Read Everything to Gain and a Secret Affair Online

Authors: Barbara Taylor Bradford

Everything to Gain and a Secret Affair (36 page)

“Oh, Diana, I don't know what to say . . . thank you, of course . . .” I was at a sudden loss and couldn't find the right words to express myself.

Diana said, “You're young, Mal, only thirty-four today, and much of your life is still ahead of you. And one day I'm sure you'll remarry, perhaps even have children again, and I like to think of you being here with them.”

I gaped at her.
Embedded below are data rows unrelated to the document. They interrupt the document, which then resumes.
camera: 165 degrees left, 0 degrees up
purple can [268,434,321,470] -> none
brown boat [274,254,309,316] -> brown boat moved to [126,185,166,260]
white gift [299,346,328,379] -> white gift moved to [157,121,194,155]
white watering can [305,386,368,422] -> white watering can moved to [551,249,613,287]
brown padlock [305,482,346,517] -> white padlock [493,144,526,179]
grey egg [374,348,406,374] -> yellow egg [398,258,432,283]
I was aghast. “No!” I exclaimed. “I won't remarry—”

“You don't know what's going to happen,” she said, interrupting me. “I know how you feel at this moment, and perhaps I was wrong to bring the subject up tonight. So I'm not going to continue this conversation. Certainly not now. However, I do want to say one thing, and it is
this, Mal darling. You must go on. We must all go on. Life is for the living, you know.”

I had a strange affinity with Lettice Keswick.
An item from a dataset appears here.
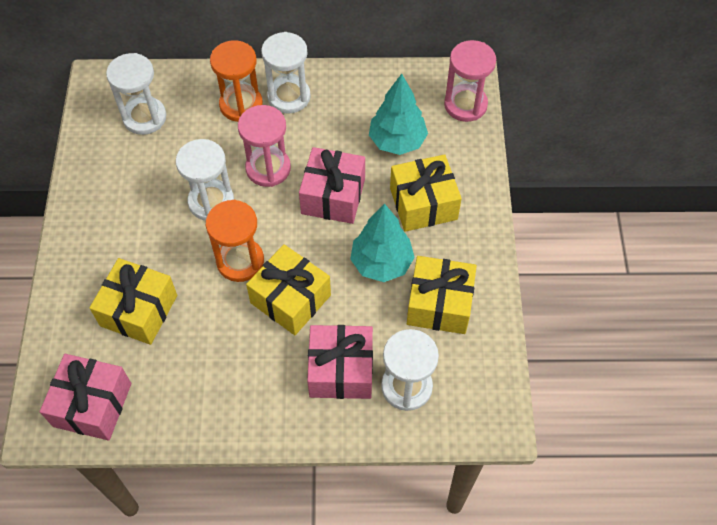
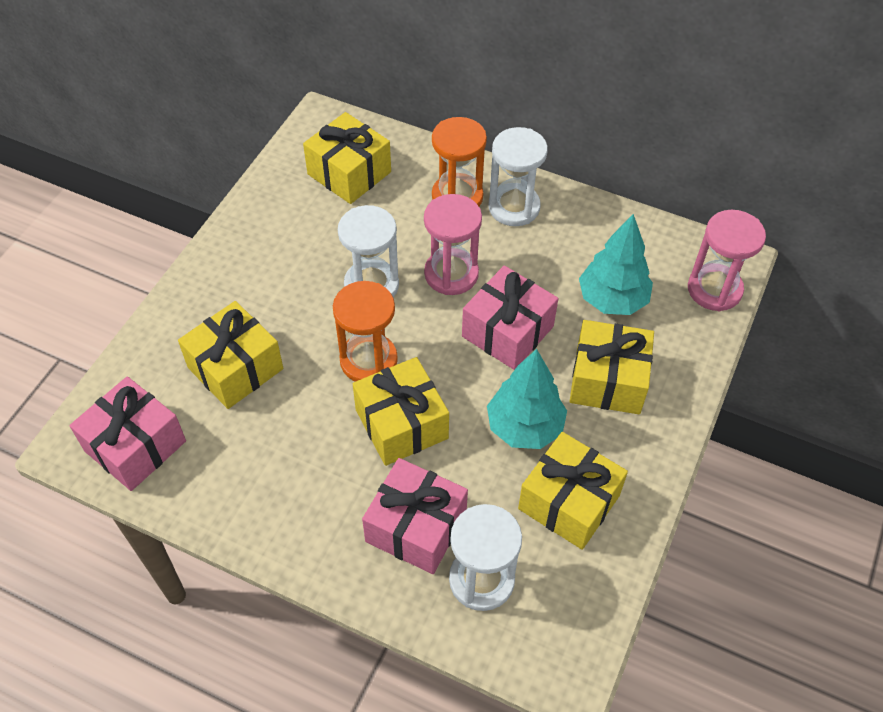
camera: 25 degrees right, 5 degrees down
white hourglass [106,53,166,135] -> yellow gift [303,112,391,204]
I felt curiously drawn to her, and yet she had been an ancestor not of mine, but of Andrew's. Nonetheless, I did feel oddly close to this seventeenth-century Yorkshire-woman, dead now for several hundred years though she had been.
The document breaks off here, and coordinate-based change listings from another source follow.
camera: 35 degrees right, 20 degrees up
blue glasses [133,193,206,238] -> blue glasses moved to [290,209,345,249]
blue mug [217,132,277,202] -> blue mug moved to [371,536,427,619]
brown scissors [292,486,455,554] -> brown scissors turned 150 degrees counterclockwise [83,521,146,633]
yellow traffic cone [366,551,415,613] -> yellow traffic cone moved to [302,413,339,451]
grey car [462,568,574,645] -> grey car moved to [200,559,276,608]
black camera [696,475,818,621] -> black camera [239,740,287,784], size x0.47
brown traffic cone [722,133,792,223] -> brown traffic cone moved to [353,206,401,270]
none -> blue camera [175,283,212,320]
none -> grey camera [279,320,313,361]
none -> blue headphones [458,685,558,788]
I had grown to know Lettice through her writing—those two diaries covering two years of her life in Stuart England, her cookbook full of recipes for food and wine, and her enchanting, illustrated garden book.

As I sat in the library at Kilgram Chase this morning, leafing through those various books again, I could not help thinking that Lettice had been a lot like me, in many ways. A homemaker, a cook, a gardener, a painter, a woman interested in furnishings and all those things which made a home beautiful. And she had been a devoted mother and an adoring wife, just as I had.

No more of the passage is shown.